→ DIRECTIVES:
(A) Which outputs does the passage on musical heritage and artistic research say came from the joint research effort between Musikene and the Basque Music Archive?
(B) Print the part of the passage on musical heritage and artistic research between "It is important" and "a research method.", inclusive.
(C) According to the passage on musical heritage and artistic research, what is the fundamental innovation of research by means of musical practice?

→ PASSAGE GIVEN:
***
Projects on musical heritage are generally approached from a musicological perspective, and they direct their attention towards the known repertoire and, increasingly, towards the unknown repertoire. This is connected to Musikene’s commitment to education regarding the value of heritage recovery (via interpretation, pedagogy and research). In this area, Musikene works in close collaboration with Eresbil-Archivo Vasco de la Música (Basque Music Archive). This joint effort in the research field, has resulted in study and cataloguing projects, critical editions and original research projects of great interest and usefulness.

Artistic research

It is important to highlight that research by means of musical practice means focussing the field of knowledge under investigation in the speciality of the Tertiary education music school students themselves. This type of research demands careful thought from the musician regarding their professional practice, with the aim of enriching and/or improving it. These studies are fundamentally based on the constructivist paradigm, in the case of interpretive practice and, when the focus is on instrumental practice, they adopt methodologies imported from social sciences, which are qualitative in nature, such as participatory observation and documentary analysis. The fundamental innovation is that research is carried out regarding knowledge which has, until now, been transmitted orally, and not systematically organised according to a research method.
***
→ DATASET ENTRIES:
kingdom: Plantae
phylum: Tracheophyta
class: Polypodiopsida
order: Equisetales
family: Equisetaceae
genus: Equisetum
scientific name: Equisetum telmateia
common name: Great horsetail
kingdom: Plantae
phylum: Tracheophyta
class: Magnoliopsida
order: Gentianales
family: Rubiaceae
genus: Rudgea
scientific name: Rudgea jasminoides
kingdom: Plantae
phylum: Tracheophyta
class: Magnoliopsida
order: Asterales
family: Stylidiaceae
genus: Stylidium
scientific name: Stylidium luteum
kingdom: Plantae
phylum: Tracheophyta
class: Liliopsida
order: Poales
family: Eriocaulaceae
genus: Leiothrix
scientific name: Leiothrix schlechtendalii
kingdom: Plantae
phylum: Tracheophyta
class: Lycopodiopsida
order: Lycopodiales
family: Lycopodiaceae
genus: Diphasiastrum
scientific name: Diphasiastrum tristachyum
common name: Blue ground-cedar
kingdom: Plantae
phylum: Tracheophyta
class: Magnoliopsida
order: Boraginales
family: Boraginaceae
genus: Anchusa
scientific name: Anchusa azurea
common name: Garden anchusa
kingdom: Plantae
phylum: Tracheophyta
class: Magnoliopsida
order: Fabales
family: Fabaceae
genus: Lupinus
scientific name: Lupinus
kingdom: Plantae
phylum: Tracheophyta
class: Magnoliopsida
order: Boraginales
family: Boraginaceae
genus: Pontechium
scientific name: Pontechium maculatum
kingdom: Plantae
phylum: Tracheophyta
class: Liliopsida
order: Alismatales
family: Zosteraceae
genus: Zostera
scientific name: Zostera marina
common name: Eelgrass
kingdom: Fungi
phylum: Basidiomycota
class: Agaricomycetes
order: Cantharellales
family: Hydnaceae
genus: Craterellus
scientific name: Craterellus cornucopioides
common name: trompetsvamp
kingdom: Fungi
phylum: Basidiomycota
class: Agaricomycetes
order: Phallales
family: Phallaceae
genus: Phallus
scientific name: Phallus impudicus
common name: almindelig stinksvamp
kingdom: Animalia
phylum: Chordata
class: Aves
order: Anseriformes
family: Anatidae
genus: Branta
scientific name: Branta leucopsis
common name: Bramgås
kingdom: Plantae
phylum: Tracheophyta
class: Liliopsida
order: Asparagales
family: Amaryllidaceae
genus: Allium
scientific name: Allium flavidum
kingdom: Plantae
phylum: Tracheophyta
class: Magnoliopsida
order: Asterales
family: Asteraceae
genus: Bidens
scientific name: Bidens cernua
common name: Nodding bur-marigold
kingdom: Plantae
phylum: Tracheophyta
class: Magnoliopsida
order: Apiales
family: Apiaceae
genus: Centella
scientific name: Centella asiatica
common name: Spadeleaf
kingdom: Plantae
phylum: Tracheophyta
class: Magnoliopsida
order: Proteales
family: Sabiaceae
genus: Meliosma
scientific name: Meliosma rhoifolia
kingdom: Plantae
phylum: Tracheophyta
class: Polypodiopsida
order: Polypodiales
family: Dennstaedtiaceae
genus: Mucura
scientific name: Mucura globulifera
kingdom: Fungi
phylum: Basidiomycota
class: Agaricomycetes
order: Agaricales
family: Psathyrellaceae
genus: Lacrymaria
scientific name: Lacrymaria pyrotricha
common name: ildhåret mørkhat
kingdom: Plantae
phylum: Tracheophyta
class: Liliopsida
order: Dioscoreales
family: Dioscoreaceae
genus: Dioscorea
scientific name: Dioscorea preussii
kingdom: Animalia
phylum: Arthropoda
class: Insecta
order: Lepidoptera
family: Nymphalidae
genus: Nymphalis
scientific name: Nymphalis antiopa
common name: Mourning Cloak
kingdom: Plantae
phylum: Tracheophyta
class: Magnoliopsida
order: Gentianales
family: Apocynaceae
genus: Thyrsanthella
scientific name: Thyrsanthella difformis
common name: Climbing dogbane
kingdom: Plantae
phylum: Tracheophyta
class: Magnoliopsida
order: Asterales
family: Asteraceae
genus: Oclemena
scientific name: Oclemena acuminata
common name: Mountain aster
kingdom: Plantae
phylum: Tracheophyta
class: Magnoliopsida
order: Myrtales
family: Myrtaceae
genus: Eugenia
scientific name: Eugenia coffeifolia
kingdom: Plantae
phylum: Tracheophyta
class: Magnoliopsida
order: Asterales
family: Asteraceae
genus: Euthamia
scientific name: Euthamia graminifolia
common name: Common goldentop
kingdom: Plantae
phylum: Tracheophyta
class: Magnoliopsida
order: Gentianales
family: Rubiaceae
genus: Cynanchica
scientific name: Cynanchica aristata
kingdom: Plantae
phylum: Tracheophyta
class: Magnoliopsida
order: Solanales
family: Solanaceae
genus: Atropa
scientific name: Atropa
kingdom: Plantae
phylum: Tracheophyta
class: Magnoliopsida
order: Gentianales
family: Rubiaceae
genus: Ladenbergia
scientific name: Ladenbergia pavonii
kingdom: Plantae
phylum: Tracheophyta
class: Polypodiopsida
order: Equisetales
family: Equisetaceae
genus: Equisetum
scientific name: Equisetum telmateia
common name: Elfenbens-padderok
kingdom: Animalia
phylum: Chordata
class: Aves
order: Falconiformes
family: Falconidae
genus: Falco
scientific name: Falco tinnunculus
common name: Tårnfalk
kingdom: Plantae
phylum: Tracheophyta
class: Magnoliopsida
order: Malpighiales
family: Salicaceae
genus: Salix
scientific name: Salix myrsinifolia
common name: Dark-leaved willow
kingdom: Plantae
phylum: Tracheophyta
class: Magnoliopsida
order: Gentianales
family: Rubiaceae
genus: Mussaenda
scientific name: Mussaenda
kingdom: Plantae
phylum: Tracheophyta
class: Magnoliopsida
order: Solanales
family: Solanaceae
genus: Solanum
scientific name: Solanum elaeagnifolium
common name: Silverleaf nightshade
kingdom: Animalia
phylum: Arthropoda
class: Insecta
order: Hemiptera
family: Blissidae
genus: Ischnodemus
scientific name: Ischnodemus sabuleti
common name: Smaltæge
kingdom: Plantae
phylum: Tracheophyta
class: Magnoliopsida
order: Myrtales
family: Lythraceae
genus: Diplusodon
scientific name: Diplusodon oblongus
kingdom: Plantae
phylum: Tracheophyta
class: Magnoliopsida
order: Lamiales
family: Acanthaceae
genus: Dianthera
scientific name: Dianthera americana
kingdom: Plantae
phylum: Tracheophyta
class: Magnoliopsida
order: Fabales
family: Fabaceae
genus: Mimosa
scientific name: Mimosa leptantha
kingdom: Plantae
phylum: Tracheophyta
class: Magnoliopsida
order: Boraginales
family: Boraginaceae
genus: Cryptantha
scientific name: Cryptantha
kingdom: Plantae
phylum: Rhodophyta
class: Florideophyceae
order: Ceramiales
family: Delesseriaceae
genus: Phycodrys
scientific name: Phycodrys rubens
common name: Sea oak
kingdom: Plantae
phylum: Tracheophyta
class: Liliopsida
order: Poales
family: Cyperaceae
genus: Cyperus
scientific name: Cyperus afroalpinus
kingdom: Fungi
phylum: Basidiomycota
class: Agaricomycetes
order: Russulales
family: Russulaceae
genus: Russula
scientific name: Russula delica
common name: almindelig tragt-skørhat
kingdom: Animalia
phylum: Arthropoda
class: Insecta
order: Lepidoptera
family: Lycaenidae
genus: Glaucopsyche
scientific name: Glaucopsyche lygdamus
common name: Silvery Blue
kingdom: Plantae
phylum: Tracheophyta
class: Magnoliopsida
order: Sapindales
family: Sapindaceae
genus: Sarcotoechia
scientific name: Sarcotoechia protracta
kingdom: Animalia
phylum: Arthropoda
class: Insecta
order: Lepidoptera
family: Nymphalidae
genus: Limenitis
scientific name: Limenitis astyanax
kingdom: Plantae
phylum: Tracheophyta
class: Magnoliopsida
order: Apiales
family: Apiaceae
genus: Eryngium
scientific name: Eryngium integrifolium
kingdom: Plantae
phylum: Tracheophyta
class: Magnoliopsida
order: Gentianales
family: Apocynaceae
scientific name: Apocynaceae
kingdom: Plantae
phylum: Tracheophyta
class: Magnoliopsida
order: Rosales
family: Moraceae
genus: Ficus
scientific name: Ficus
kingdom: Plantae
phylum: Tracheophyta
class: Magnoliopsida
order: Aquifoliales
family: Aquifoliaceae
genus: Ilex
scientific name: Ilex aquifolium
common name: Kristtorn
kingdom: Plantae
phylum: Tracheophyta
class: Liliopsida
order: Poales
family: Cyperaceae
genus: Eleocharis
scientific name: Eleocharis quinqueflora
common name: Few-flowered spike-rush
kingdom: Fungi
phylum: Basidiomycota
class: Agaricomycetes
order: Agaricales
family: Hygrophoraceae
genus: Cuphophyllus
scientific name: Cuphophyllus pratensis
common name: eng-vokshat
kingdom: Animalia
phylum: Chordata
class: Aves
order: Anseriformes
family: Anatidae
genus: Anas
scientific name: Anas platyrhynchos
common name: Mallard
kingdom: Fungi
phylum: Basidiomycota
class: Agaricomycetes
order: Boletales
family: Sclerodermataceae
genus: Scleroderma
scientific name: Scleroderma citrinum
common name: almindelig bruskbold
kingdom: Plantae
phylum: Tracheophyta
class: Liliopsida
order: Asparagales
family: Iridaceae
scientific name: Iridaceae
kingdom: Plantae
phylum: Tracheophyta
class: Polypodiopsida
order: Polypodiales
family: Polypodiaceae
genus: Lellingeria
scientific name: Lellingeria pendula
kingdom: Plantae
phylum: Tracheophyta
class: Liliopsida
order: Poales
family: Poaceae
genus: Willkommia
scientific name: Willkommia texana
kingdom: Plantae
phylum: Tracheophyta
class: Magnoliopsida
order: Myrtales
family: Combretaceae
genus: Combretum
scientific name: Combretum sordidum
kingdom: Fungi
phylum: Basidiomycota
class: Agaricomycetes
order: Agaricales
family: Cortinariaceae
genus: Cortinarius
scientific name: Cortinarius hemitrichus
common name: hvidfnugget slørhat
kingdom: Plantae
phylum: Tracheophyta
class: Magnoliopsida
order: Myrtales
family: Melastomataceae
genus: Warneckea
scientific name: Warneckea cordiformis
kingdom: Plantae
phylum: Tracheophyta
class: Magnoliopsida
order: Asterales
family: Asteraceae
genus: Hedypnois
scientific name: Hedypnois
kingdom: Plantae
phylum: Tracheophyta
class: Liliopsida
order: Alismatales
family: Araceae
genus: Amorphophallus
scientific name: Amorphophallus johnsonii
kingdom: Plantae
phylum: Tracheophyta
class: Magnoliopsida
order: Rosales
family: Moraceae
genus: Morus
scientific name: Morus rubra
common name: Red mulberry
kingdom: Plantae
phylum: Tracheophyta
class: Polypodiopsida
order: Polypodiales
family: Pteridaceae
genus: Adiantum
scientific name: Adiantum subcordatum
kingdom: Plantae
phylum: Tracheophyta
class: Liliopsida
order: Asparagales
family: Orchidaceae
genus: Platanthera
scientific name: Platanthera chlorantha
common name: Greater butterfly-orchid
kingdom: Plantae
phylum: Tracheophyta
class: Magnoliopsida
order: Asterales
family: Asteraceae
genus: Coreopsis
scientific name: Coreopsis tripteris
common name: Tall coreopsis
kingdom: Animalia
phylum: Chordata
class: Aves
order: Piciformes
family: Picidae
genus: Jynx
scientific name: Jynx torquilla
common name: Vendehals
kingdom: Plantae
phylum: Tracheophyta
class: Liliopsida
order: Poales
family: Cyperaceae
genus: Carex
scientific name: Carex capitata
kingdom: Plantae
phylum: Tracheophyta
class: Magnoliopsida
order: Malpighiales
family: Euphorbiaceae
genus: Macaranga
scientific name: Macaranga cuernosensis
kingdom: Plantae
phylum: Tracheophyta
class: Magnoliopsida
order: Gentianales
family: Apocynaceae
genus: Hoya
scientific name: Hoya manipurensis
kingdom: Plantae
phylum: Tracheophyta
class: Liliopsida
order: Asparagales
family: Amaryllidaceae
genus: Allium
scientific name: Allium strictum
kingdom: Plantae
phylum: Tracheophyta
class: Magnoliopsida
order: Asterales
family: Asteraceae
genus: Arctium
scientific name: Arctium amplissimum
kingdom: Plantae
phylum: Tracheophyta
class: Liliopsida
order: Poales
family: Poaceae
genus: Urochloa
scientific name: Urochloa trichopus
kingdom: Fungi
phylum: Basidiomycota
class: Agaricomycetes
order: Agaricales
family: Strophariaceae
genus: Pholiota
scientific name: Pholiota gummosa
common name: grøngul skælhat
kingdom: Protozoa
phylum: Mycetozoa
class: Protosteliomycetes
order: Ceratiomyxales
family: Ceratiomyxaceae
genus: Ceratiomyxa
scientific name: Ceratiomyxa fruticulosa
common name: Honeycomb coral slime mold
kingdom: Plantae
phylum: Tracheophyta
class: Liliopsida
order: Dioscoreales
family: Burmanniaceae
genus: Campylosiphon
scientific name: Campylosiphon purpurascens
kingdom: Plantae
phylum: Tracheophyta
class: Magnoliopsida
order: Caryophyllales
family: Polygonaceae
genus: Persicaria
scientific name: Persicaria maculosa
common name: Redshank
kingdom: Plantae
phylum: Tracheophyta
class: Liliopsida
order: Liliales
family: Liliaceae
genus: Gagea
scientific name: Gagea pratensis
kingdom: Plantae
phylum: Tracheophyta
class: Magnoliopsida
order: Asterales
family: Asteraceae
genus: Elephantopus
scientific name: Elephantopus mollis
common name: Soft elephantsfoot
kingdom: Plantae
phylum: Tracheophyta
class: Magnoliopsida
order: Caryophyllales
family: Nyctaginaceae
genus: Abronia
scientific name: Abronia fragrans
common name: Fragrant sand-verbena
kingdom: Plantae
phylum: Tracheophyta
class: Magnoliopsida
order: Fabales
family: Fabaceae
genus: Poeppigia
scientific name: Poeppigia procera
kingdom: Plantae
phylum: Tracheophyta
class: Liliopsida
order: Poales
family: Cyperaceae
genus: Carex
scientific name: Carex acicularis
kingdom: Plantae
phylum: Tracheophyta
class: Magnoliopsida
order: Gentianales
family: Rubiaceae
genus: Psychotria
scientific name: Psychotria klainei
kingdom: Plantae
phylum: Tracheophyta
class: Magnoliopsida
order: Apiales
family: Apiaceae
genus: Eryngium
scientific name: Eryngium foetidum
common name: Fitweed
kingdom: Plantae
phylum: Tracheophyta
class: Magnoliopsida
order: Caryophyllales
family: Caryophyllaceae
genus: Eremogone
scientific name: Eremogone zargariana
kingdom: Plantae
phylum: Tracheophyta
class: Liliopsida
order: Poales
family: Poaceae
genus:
***
→ OUTPUTS FOR THE TASKS:
(A)
Study and cataloguing projects
Critical editions
Original research projects

(B)
It is important to highlight that research by means of musical practice means focussing the field of knowledge under investigation in the speciality of the Tertiary education music school students themselves. This type of research demands careful thought from the musician regarding their professional practice, with the aim of enriching and/or improving it. These studies are fundamentally based on the constructivist paradigm, in the case of interpretive practice and, when the focus is on instrumental practice, they adopt methodologies imported from social sciences, which are qualitative in nature, such as participatory observation and documentary analysis. The fundamental innovation is that research is carried out regarding knowledge which has, until now, been transmitted orally, and not systematically organised according to a research method.

(C) This research deals with knowledge that, until now, has been passed on orally. That knowledge has not been systematically organized according to a research method.